_SUPPLIED MATERIAL_.
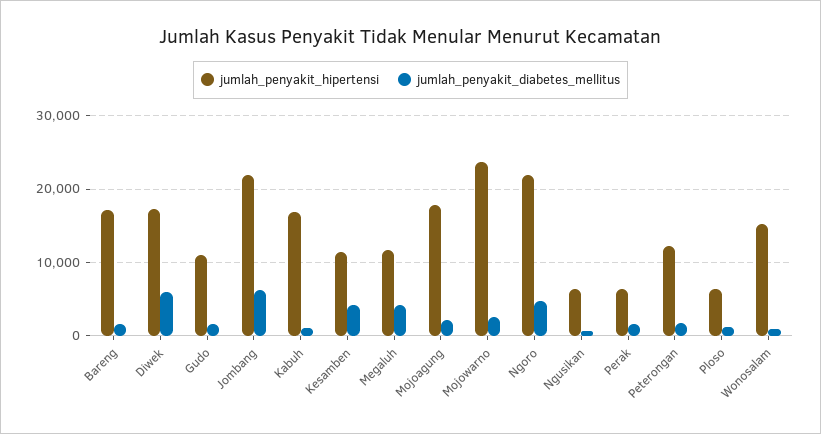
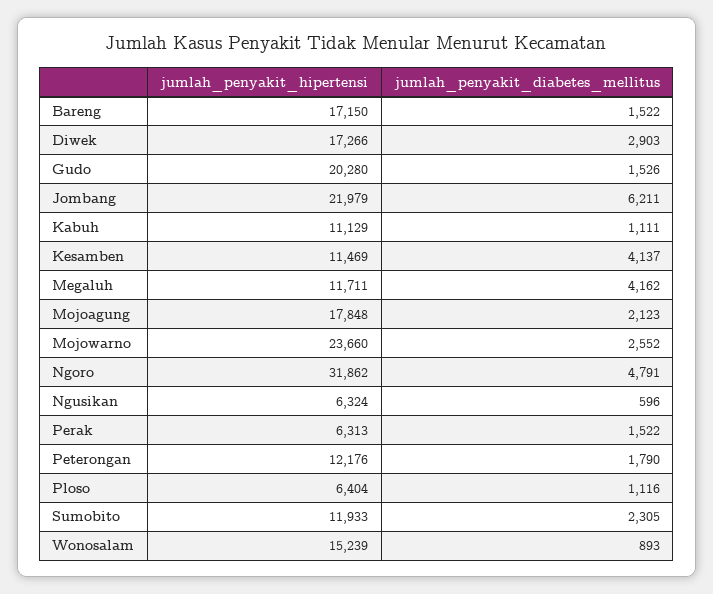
jumlah_penyakit_diabetes_mellitus, Diwek: 6000 -> 2903
jumlah_penyakit_hipertensi, Gudo: 11000 -> 20280
jumlah_penyakit_hipertensi, Kabuh: 17000 -> 11129
jumlah_penyakit_hipertensi, Ngoro: 22000 -> 31862
jumlah_penyakit_hipertensi, Sumobito: none -> 11933
jumlah_penyakit_diabetes_mellitus, Sumobito: none -> 2305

_WORK REQUIRED_. Give back all the records as they stand, but with no pictures in the copy.

_TASK RESULT_.
jumlah_penyakit_diabetes_mellitus, Diwek: 6000 -> 2903
jumlah_penyakit_hipertensi, Gudo: 11000 -> 20280
jumlah_penyakit_hipertensi, Kabuh: 17000 -> 11129
jumlah_penyakit_hipertensi, Ngoro: 22000 -> 31862
jumlah_penyakit_hipertensi, Sumobito: none -> 11933
jumlah_penyakit_diabetes_mellitus, Sumobito: none -> 2305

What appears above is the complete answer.